%%

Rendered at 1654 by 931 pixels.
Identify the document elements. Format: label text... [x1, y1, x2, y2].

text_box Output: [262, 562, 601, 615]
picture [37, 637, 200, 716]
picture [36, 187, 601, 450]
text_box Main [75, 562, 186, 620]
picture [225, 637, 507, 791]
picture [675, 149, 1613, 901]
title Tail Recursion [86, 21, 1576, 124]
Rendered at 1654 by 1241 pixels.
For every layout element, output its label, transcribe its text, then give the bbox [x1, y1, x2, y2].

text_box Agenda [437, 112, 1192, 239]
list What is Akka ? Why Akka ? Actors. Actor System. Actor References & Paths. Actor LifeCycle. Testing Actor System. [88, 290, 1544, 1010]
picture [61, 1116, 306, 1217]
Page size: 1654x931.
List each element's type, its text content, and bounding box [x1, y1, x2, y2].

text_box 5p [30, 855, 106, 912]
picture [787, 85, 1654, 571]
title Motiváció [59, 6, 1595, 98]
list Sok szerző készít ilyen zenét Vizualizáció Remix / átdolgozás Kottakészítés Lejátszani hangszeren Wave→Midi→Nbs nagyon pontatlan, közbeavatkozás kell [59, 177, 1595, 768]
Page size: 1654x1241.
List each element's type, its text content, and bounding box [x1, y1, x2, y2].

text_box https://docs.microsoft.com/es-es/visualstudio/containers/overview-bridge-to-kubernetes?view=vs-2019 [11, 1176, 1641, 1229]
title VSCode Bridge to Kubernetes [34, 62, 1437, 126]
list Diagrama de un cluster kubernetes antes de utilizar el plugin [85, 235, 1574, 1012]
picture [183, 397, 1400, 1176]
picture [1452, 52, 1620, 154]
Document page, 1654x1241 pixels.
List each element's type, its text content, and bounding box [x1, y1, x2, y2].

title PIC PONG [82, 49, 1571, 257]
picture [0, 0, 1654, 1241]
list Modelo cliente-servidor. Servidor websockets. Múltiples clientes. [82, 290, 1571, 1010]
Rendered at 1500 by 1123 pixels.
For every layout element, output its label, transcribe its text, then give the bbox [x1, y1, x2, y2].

%%

▶ _WORK TO BE COMPLETED_
Restate all of the rows above, replacing "bounding box" with "enclosing rectangle" and leaving everything else as it is.

▶ _SOLUTION FOR THIS PROBLEM_
Rendered at 1654 by 931 pixels.
Identify the document elements. Format: label text... [x1, y1, x2, y2].

text_box Output: [262, 562, 601, 615]
picture [37, 637, 200, 716]
picture [36, 187, 601, 450]
text_box Main [75, 562, 186, 620]
picture [225, 637, 507, 791]
picture [675, 149, 1613, 901]
title Tail Recursion [86, 21, 1576, 124]
Rendered at 1654 by 1241 pixels.
For every layout element, output its label, transcribe its text, then give the bbox [x1, y1, x2, y2].

text_box Agenda [437, 112, 1192, 239]
list What is Akka ? Why Akka ? Actors. Actor System. Actor References & Paths. Actor LifeCycle. Testing Actor System. [88, 290, 1544, 1010]
picture [61, 1116, 306, 1217]
Page size: 1654x931.
List each element's type, its text content, and enclosing rectangle [x1, y1, x2, y2].

text_box 5p [30, 855, 106, 912]
picture [787, 85, 1654, 571]
title Motiváció [59, 6, 1595, 98]
list Sok szerző készít ilyen zenét Vizualizáció Remix / átdolgozás Kottakészítés Lejátszani hangszeren Wave→Midi→Nbs nagyon pontatlan, közbeavatkozás kell [59, 177, 1595, 768]
Page size: 1654x1241.
List each element's type, its text content, and enclosing rectangle [x1, y1, x2, y2].

text_box https://docs.microsoft.com/es-es/visualstudio/containers/overview-bridge-to-kubernetes?view=vs-2019 [11, 1176, 1641, 1229]
title VSCode Bridge to Kubernetes [34, 62, 1437, 126]
list Diagrama de un cluster kubernetes antes de utilizar el plugin [85, 235, 1574, 1012]
picture [183, 397, 1400, 1176]
picture [1452, 52, 1620, 154]
Document page, 1654x1241 pixels.
List each element's type, its text content, and enclosing rectangle [x1, y1, x2, y2].

title PIC PONG [82, 49, 1571, 257]
picture [0, 0, 1654, 1241]
list Modelo cliente-servidor. Servidor websockets. Múltiples clientes. [82, 290, 1571, 1010]
Rendered at 1500 by 1123 pixels.
For every layout element, output its label, transcribe its text, then give the bbox [x1, y1, x2, y2].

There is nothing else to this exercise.